All of the factors described above have one thing in common: they lead to ever-greater success in life. Taken together however, they generate an overwhelming power that brings about ultimate, infinite-like achievement. In fact, if we examine how such success comes to us, we will see that it arrives in two distinct fashions -- through the “to-be-expected way” and through the “life response way.” The former means that as we embrace these achievement factors, we move ahead in a logical and practical way. E.g., people will take notice of our new behaviors, skills, actions, etc., and we are rewarded through the to-be-expected channels and unfoldings of life.

The life response method on the other hand operates much differently. In this reality, when we embrace one or more of the success factors -- particularly the ones we are deficient in -- life instantly responds in kind, i.e. the very moment we change our inner orientation, life suddenly moves on our behalf, bringing us overwhelming good fortune. For example, if I shift away from my hostile attitude towards a co-worker, my boss suddenly appears in my office with word that I have been promoted to a much higher paying and satisfying job. This indicates the subtle, miraculous-like relationship between our inner selves and the world around us. When we change the inner, the outer instantly responds in kind.
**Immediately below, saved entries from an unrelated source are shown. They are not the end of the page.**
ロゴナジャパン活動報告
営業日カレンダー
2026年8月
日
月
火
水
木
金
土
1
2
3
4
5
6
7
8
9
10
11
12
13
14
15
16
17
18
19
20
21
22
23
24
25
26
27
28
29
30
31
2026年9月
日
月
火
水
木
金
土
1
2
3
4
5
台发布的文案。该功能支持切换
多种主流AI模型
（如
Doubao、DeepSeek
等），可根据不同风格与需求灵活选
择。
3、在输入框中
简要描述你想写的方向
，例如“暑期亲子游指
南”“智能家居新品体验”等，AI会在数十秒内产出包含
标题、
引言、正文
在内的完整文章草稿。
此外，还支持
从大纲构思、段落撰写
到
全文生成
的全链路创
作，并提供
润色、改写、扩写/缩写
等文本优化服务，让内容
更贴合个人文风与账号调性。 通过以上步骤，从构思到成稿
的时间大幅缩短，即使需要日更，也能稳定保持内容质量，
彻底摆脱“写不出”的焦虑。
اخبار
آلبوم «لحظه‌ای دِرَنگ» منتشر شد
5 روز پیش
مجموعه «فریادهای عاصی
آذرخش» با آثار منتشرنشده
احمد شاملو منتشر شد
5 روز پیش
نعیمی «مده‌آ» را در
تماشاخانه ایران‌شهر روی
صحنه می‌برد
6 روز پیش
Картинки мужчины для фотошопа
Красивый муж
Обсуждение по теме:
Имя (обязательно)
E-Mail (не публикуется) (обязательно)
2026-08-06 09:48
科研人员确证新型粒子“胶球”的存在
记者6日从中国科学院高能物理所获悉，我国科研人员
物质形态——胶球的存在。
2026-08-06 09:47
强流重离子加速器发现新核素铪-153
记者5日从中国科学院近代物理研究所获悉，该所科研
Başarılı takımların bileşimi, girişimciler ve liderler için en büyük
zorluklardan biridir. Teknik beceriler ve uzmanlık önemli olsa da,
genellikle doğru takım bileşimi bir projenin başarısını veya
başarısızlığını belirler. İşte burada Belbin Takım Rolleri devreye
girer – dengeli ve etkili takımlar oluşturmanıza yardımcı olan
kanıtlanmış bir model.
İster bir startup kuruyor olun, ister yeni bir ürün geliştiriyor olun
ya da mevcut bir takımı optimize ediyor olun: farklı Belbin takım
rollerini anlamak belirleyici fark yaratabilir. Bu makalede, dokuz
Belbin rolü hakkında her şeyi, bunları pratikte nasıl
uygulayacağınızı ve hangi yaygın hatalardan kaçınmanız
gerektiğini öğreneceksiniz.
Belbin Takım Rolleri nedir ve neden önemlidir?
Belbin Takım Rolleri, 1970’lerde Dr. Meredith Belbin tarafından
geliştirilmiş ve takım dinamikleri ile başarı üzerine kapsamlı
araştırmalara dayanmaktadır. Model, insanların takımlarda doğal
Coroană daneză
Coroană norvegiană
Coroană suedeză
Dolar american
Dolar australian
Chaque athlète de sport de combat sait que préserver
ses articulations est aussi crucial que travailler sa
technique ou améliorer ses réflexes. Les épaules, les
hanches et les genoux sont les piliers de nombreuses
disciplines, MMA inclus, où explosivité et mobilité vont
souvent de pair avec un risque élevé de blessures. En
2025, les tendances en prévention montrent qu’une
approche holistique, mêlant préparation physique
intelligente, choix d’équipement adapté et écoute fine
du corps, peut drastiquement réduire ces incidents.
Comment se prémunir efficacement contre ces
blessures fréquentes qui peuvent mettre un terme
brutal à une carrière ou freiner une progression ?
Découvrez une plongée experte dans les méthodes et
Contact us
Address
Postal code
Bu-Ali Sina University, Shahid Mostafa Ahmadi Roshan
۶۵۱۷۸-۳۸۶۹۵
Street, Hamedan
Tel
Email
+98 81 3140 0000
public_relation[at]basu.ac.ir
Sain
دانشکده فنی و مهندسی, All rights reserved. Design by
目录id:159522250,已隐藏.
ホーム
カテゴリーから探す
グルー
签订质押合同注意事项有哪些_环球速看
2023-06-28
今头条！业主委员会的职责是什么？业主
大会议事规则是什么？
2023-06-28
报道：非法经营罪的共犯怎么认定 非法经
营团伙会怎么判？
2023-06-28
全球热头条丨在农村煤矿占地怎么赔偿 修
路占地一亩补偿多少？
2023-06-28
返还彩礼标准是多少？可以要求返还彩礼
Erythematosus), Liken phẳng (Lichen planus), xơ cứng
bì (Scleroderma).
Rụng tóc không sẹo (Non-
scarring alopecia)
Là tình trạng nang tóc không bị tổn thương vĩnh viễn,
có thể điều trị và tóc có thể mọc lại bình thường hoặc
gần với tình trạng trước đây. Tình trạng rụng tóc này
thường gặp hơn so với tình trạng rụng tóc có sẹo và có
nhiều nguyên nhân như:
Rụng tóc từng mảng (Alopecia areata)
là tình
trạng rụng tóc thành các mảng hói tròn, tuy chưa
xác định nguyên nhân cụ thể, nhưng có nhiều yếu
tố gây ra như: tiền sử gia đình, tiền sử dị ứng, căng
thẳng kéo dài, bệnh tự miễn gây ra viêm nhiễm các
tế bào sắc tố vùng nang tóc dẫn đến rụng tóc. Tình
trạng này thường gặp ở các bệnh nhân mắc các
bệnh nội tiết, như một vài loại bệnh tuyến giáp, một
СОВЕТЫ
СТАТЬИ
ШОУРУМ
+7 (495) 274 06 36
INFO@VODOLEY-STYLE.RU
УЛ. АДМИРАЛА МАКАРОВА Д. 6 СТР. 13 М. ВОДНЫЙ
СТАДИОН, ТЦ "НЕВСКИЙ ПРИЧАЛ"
If we can attract such powerful results by making these changes, then it only makes sense to take up the challenge. Therefore, why not review the success factors listed above, and come up with several areas where you are deficient. Then make the concerted effort to implement that change in your life. If you do, life will immediately start working on your behalf. That’s precisely what happened to Eliza when she made the decision to both improve her level of cleanliness and orderliness, as well as reverse her negative attitude towards her boss. From that day on, her career began to really take off. You can do the same thing in your life, and you too will be taken to the stars!